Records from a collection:
■ ■ ■ ■
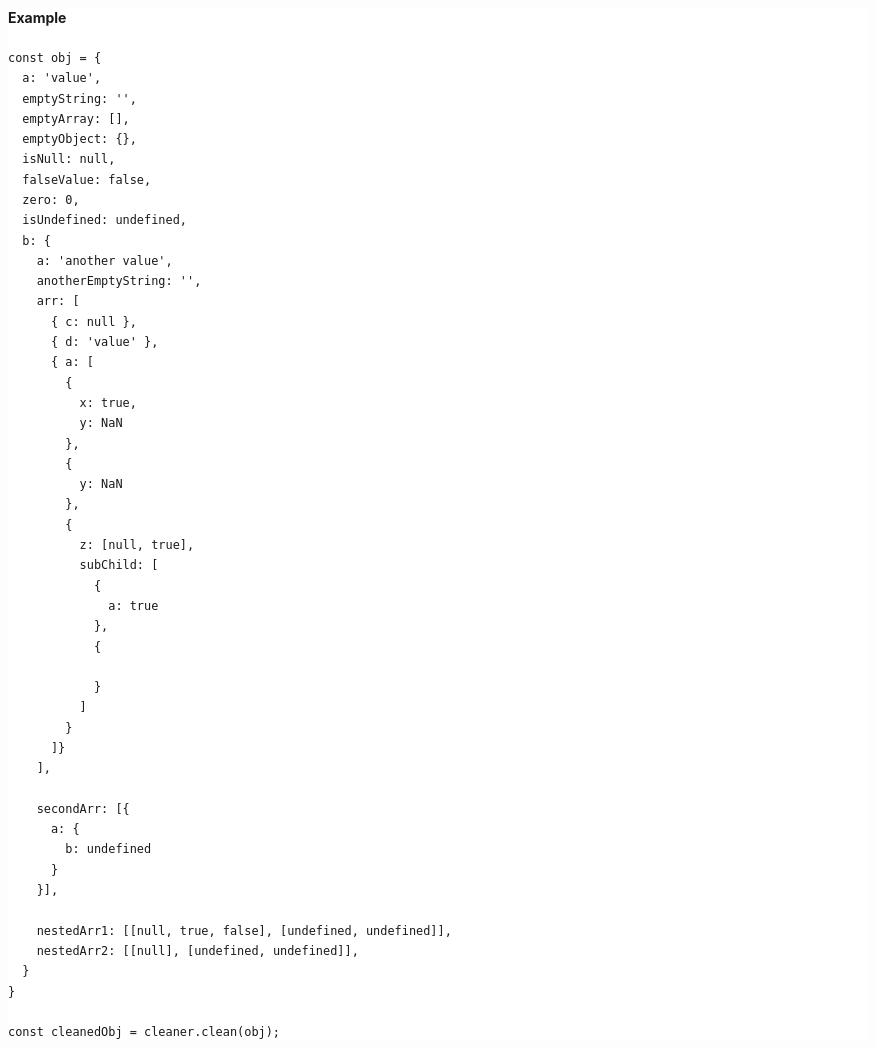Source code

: #### Example

```
const obj = {
  a: 'value',
  emptyString: '',
  emptyArray: [],
  emptyObject: {},
  isNull: null,
  falseValue: false,
  zero: 0,
  isUndefined: undefined,
  b: {
    a: 'another value',
    anotherEmptyString: '',
    arr: [
      { c: null },
      { d: 'value' },
      { a: [
        {
          x: true,
          y: NaN
        },
        {
          y: NaN
        },
        {
          z: [null, true],
          subChild: [
            {
              a: true
            },
            {
              
            }
          ]
        }
      ]}
    ],

    secondArr: [{
      a: {
        b: undefined
      }
    }],

    nestedArr1: [[null, true, false], [undefined, undefined]],
    nestedArr2: [[null], [undefined, undefined]],
  }
}

const cleanedObj = cleaner.clean(obj);
```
■ ■ ■ ■
◆ **Aim of the exercise**: Out of the data above, return each line where the word "true" can be found.

◆ **Exercise solution**:
          x: true,
          z: [null, true],
              a: true
    nestedArr1: [[null, true, false], [undefined, undefined]],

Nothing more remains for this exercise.